Shortly after it was passed, a leading human rights group announced that it had filed a petition with the Supreme Court demanding the legislation’s annulment.

“The law creates two parallel tracks, both designed to apply to Palestinians,” the Association for Civil Rights in Israel said in a statement.

“In military courts – which have jurisdiction over West Bank Palestinians – it establishes a near-mandatory death sentence,” the rights group said.

In civilian courts, the law’s stipulation that defendants must have acted “with the aim of negating the existence” of Israel “structurally excludes Jewish perpetrators”, the group added.
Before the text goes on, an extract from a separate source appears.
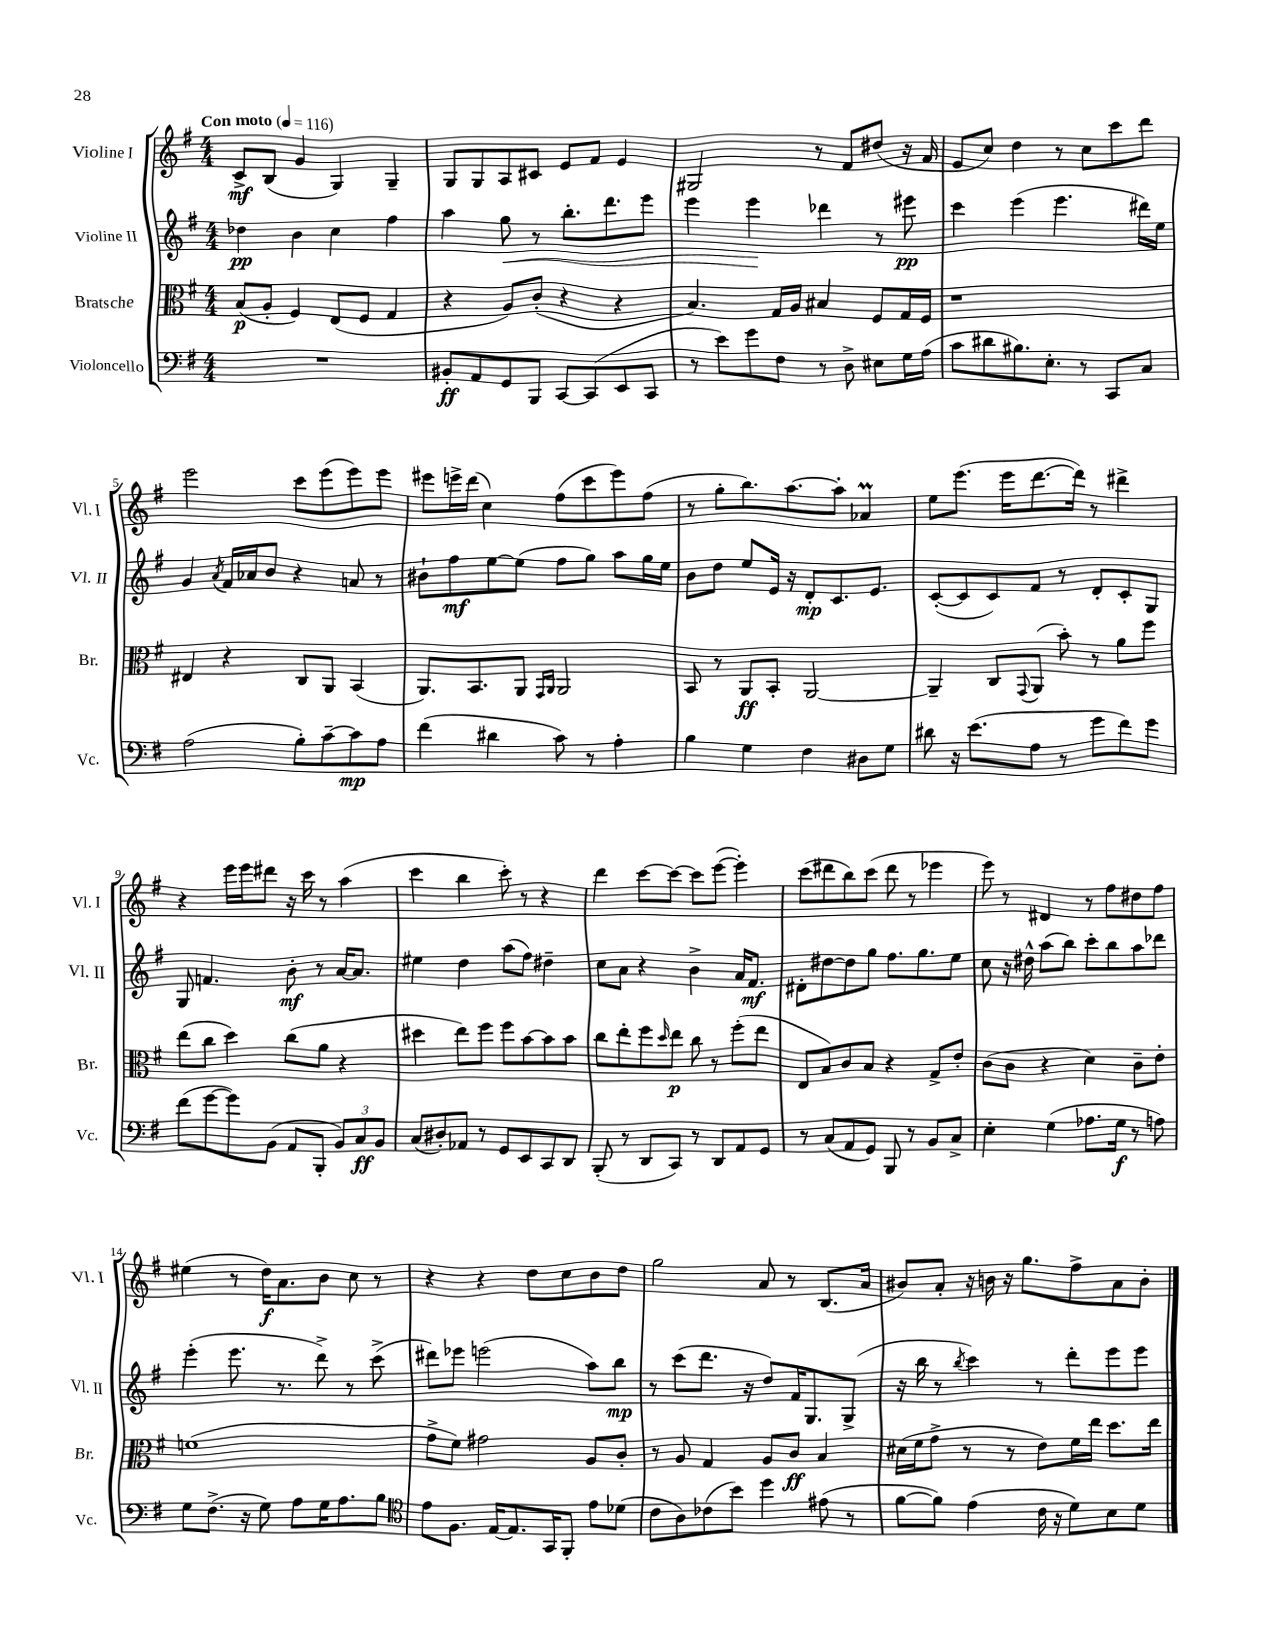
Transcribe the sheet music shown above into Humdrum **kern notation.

The association argued the law should be annulled on both jurisdictional and constitutional grounds.

During the debate in parliament, Ram Ben Barak, an opposition lawmaker and former deputy Mossad director, expressed outrage at the legislation.

“Do you understand what it means that there is one law for Arabs in Judea and Samaria, and a different law for the general public for which the State of Israel is responsible?” he asked fellow parliamentarians, using the Israeli name for the West Bank.

“It says that Hamas has defeated us. It has defeated us because we have lost all our values.”

The legislation was introduced by Limor Son Har-Melech, a lawmaker from Ben Gvir’s party who years ago survived an attack by Palestinian militants in which her husband was killed.

Limor Son Har-Melech
Lawmaker Limor Son Har-Melech’s husband was killed in a terror attack in 2003 – Mostafa Alkharouf/Getty

“For years, we endured a cruel cycle of terror, imprisonment, release in reckless deals, and the return of these human monsters to murder Jews again,” she said. “And today, my friends, this cycle has come full circle.”

The Palestinian Authority condemned the law’s adoption, saying that “Israel has no sovereignty over Palestinian land”.

“This law once again reveals the nature of the Israeli colonial system, which seeks to legitimise extrajudicial killing under legislative cover,” it added.

In February, Amnesty International urged Israeli lawmakers to reject the legislation, citing its “discriminatory application against Palestinians”.

Israel abolished the death penalty for murder in 1954. The only person ever executed in Israel after a civilian trial was Adolf Eichmann, an architect of the Holocaust, in 1962.